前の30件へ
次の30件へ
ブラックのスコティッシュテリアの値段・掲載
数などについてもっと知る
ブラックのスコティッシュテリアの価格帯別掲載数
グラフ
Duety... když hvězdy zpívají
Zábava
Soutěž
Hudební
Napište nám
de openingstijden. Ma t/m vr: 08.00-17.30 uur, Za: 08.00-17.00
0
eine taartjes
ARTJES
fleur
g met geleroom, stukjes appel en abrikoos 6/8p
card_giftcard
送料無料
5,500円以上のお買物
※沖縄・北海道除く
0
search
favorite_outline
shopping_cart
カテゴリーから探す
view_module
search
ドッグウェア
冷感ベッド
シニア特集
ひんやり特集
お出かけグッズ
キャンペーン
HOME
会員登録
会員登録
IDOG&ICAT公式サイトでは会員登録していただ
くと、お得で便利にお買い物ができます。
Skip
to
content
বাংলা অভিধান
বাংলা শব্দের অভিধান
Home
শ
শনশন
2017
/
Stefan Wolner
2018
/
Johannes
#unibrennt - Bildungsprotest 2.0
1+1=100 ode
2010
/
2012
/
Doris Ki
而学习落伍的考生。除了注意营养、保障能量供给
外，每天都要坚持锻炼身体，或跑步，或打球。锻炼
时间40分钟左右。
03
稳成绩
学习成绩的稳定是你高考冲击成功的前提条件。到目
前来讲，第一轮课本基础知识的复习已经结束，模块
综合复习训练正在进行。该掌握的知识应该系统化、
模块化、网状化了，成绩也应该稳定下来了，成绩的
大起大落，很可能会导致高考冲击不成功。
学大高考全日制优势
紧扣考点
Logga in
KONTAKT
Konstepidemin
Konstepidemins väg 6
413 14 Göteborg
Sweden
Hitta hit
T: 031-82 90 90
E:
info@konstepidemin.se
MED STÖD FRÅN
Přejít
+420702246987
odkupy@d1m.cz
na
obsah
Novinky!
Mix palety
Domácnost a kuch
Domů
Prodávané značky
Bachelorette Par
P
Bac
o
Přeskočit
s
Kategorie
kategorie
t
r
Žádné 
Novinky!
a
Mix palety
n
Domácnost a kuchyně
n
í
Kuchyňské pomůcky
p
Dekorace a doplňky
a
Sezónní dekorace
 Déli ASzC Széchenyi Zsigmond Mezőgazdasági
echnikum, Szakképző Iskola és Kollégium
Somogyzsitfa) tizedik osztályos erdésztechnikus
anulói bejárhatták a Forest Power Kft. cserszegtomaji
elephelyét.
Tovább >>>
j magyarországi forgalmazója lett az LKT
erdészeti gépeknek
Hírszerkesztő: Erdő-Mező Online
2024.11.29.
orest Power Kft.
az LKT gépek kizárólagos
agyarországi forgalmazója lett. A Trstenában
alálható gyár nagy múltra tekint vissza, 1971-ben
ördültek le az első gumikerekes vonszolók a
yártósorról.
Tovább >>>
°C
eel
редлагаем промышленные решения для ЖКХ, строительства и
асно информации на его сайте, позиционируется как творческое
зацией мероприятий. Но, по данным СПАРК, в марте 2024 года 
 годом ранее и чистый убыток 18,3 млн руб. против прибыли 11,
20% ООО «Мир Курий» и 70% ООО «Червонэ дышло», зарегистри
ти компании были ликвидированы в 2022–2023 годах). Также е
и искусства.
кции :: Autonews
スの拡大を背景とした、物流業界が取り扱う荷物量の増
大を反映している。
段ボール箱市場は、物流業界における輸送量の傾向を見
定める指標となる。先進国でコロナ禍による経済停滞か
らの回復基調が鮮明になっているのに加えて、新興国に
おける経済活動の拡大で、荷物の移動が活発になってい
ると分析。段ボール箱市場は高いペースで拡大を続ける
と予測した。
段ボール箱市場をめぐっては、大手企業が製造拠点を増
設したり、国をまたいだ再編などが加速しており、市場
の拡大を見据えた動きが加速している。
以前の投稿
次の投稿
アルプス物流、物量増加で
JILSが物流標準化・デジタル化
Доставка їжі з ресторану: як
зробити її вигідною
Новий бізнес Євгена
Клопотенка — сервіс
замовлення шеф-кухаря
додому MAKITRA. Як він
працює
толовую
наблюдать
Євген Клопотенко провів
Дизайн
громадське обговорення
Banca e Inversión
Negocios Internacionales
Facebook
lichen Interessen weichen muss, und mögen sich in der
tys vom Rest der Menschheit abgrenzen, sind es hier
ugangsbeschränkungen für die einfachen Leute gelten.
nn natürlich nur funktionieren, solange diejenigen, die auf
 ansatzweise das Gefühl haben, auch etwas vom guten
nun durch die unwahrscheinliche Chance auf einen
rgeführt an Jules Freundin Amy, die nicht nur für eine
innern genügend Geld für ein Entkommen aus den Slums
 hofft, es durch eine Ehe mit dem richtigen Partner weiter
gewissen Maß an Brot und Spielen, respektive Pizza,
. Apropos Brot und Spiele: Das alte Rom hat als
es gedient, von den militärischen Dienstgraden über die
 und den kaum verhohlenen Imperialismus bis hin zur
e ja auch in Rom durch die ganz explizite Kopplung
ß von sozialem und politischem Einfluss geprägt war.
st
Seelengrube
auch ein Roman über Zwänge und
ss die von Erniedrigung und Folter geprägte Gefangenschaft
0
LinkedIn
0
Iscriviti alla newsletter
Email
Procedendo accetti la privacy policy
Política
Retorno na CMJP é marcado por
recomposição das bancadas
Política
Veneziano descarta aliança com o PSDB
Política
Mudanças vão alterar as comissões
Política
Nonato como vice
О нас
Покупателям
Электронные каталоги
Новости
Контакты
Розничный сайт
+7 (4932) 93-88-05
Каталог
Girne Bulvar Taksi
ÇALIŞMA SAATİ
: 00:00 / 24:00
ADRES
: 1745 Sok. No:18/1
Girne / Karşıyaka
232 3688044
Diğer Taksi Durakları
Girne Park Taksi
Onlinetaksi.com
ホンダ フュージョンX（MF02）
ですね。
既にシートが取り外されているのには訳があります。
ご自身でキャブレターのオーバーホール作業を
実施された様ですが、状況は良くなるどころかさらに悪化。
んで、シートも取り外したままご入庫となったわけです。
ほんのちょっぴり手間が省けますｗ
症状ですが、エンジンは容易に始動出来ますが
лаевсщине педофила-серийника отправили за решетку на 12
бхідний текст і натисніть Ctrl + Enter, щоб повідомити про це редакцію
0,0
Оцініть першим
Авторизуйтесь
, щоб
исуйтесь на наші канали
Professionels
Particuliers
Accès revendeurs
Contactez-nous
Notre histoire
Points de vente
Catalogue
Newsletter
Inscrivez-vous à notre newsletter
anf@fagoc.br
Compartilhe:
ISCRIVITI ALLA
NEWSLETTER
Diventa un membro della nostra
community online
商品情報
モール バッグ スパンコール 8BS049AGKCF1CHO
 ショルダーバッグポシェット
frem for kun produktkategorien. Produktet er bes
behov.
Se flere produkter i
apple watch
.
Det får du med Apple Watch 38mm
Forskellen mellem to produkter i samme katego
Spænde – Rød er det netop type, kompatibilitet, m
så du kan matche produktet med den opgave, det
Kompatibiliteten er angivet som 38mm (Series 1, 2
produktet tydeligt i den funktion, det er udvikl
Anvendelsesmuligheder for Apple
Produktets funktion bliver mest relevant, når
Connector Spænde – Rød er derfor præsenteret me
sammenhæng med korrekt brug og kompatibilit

__What you will do__. Please update the listing above by replacing "Mix palety" with "Smíšené palety" everywhere it appears, keeping every other line unchanged.

__Expected answer__.
前の30件へ
次の30件へ
ブラックのスコティッシュテリアの値段・掲載
数などについてもっと知る
ブラックのスコティッシュテリアの価格帯別掲載数
グラフ
Duety... když hvězdy zpívají
Zábava
Soutěž
Hudební
Napište nám
de openingstijden. Ma t/m vr: 08.00-17.30 uur, Za: 08.00-17.00
0
eine taartjes
ARTJES
fleur
g met geleroom, stukjes appel en abrikoos 6/8p
card_giftcard
送料無料
5,500円以上のお買物
※沖縄・北海道除く
0
search
favorite_outline
shopping_cart
カテゴリーから探す
view_module
search
ドッグウェア
冷感ベッド
シニア特集
ひんやり特集
お出かけグッズ
キャンペーン
HOME
会員登録
会員登録
IDOG&ICAT公式サイトでは会員登録していただ
くと、お得で便利にお買い物ができます。
Skip
to
content
বাংলা অভিধান
বাংলা শব্দের অভিধান
Home
শ
শনশন
2017
/
Stefan Wolner
2018
/
Johannes
#unibrennt - Bildungsprotest 2.0
1+1=100 ode
2010
/
2012
/
Doris Ki
而学习落伍的考生。除了注意营养、保障能量供给
外，每天都要坚持锻炼身体，或跑步，或打球。锻炼
时间40分钟左右。
03
稳成绩
学习成绩的稳定是你高考冲击成功的前提条件。到目
前来讲，第一轮课本基础知识的复习已经结束，模块
综合复习训练正在进行。该掌握的知识应该系统化、
模块化、网状化了，成绩也应该稳定下来了，成绩的
大起大落，很可能会导致高考冲击不成功。
学大高考全日制优势
紧扣考点
Logga in
KONTAKT
Konstepidemin
Konstepidemins väg 6
413 14 Göteborg
Sweden
Hitta hit
T: 031-82 90 90
E:
info@konstepidemin.se
MED STÖD FRÅN
Přejít
+420702246987
odkupy@d1m.cz
na
obsah
Novinky!
Smíšené palety
Domácnost a kuch
Domů
Prodávané značky
Bachelorette Par
P
Bac
o
Přeskočit
s
Kategorie
kategorie
t
r
Žádné 
Novinky!
a
Smíšené palety
n
Domácnost a kuchyně
n
í
Kuchyňské pomůcky
p
Dekorace a doplňky
a
Sezónní dekorace
 Déli ASzC Széchenyi Zsigmond Mezőgazdasági
echnikum, Szakképző Iskola és Kollégium
Somogyzsitfa) tizedik osztályos erdésztechnikus
anulói bejárhatták a Forest Power Kft. cserszegtomaji
elephelyét.
Tovább >>>
j magyarországi forgalmazója lett az LKT
erdészeti gépeknek
Hírszerkesztő: Erdő-Mező Online
2024.11.29.
orest Power Kft.
az LKT gépek kizárólagos
agyarországi forgalmazója lett. A Trstenában
alálható gyár nagy múltra tekint vissza, 1971-ben
ördültek le az első gumikerekes vonszolók a
yártósorról.
Tovább >>>
°C
eel
редлагаем промышленные решения для ЖКХ, строительства и
асно информации на его сайте, позиционируется как творческое
зацией мероприятий. Но, по данным СПАРК, в марте 2024 года 
 годом ранее и чистый убыток 18,3 млн руб. против прибыли 11,
20% ООО «Мир Курий» и 70% ООО «Червонэ дышло», зарегистри
ти компании были ликвидированы в 2022–2023 годах). Также е
и искусства.
кции :: Autonews
スの拡大を背景とした、物流業界が取り扱う荷物量の増
大を反映している。
段ボール箱市場は、物流業界における輸送量の傾向を見
定める指標となる。先進国でコロナ禍による経済停滞か
らの回復基調が鮮明になっているのに加えて、新興国に
おける経済活動の拡大で、荷物の移動が活発になってい
ると分析。段ボール箱市場は高いペースで拡大を続ける
と予測した。
段ボール箱市場をめぐっては、大手企業が製造拠点を増
設したり、国をまたいだ再編などが加速しており、市場
の拡大を見据えた動きが加速している。
以前の投稿
次の投稿
アルプス物流、物量増加で
JILSが物流標準化・デジタル化
Доставка їжі з ресторану: як
зробити її вигідною
Новий бізнес Євгена
Клопотенка — сервіс
замовлення шеф-кухаря
додому MAKITRA. Як він
працює
толовую
наблюдать
Євген Клопотенко провів
Дизайн
громадське обговорення
Banca e Inversión
Negocios Internacionales
Facebook
lichen Interessen weichen muss, und mögen sich in der
tys vom Rest der Menschheit abgrenzen, sind es hier
ugangsbeschränkungen für die einfachen Leute gelten.
nn natürlich nur funktionieren, solange diejenigen, die auf
 ansatzweise das Gefühl haben, auch etwas vom guten
nun durch die unwahrscheinliche Chance auf einen
rgeführt an Jules Freundin Amy, die nicht nur für eine
innern genügend Geld für ein Entkommen aus den Slums
 hofft, es durch eine Ehe mit dem richtigen Partner weiter
gewissen Maß an Brot und Spielen, respektive Pizza,
. Apropos Brot und Spiele: Das alte Rom hat als
es gedient, von den militärischen Dienstgraden über die
 und den kaum verhohlenen Imperialismus bis hin zur
e ja auch in Rom durch die ganz explizite Kopplung
ß von sozialem und politischem Einfluss geprägt war.
st
Seelengrube
auch ein Roman über Zwänge und
ss die von Erniedrigung und Folter geprägte Gefangenschaft
0
LinkedIn
0
Iscriviti alla newsletter
Email
Procedendo accetti la privacy policy
Política
Retorno na CMJP é marcado por
recomposição das bancadas
Política
Veneziano descarta aliança com o PSDB
Política
Mudanças vão alterar as comissões
Política
Nonato como vice
О нас
Покупателям
Электронные каталоги
Новости
Контакты
Розничный сайт
+7 (4932) 93-88-05
Каталог
Girne Bulvar Taksi
ÇALIŞMA SAATİ
: 00:00 / 24:00
ADRES
: 1745 Sok. No:18/1
Girne / Karşıyaka
232 3688044
Diğer Taksi Durakları
Girne Park Taksi
Onlinetaksi.com
ホンダ フュージョンX（MF02）
ですね。
既にシートが取り外されているのには訳があります。
ご自身でキャブレターのオーバーホール作業を
実施された様ですが、状況は良くなるどころかさらに悪化。
んで、シートも取り外したままご入庫となったわけです。
ほんのちょっぴり手間が省けますｗ
症状ですが、エンジンは容易に始動出来ますが
лаевсщине педофила-серийника отправили за решетку на 12
бхідний текст і натисніть Ctrl + Enter, щоб повідомити про це редакцію
0,0
Оцініть першим
Авторизуйтесь
, щоб
исуйтесь на наші канали
Professionels
Particuliers
Accès revendeurs
Contactez-nous
Notre histoire
Points de vente
Catalogue
Newsletter
Inscrivez-vous à notre newsletter
anf@fagoc.br
Compartilhe:
ISCRIVITI ALLA
NEWSLETTER
Diventa un membro della nostra
community online
商品情報
モール バッグ スパンコール 8BS049AGKCF1CHO
 ショルダーバッグポシェット
frem for kun produktkategorien. Produktet er bes
behov.
Se flere produkter i
apple watch
.
Det får du med Apple Watch 38mm
Forskellen mellem to produkter i samme katego
Spænde – Rød er det netop type, kompatibilitet, m
så du kan matche produktet med den opgave, det
Kompatibiliteten er angivet som 38mm (Series 1, 2
produktet tydeligt i den funktion, det er udvikl
Anvendelsesmuligheder for Apple
Produktets funktion bliver mest relevant, når
Connector Spænde – Rød er derfor præsenteret me
sammenhæng med korrekt brug og kompatibilit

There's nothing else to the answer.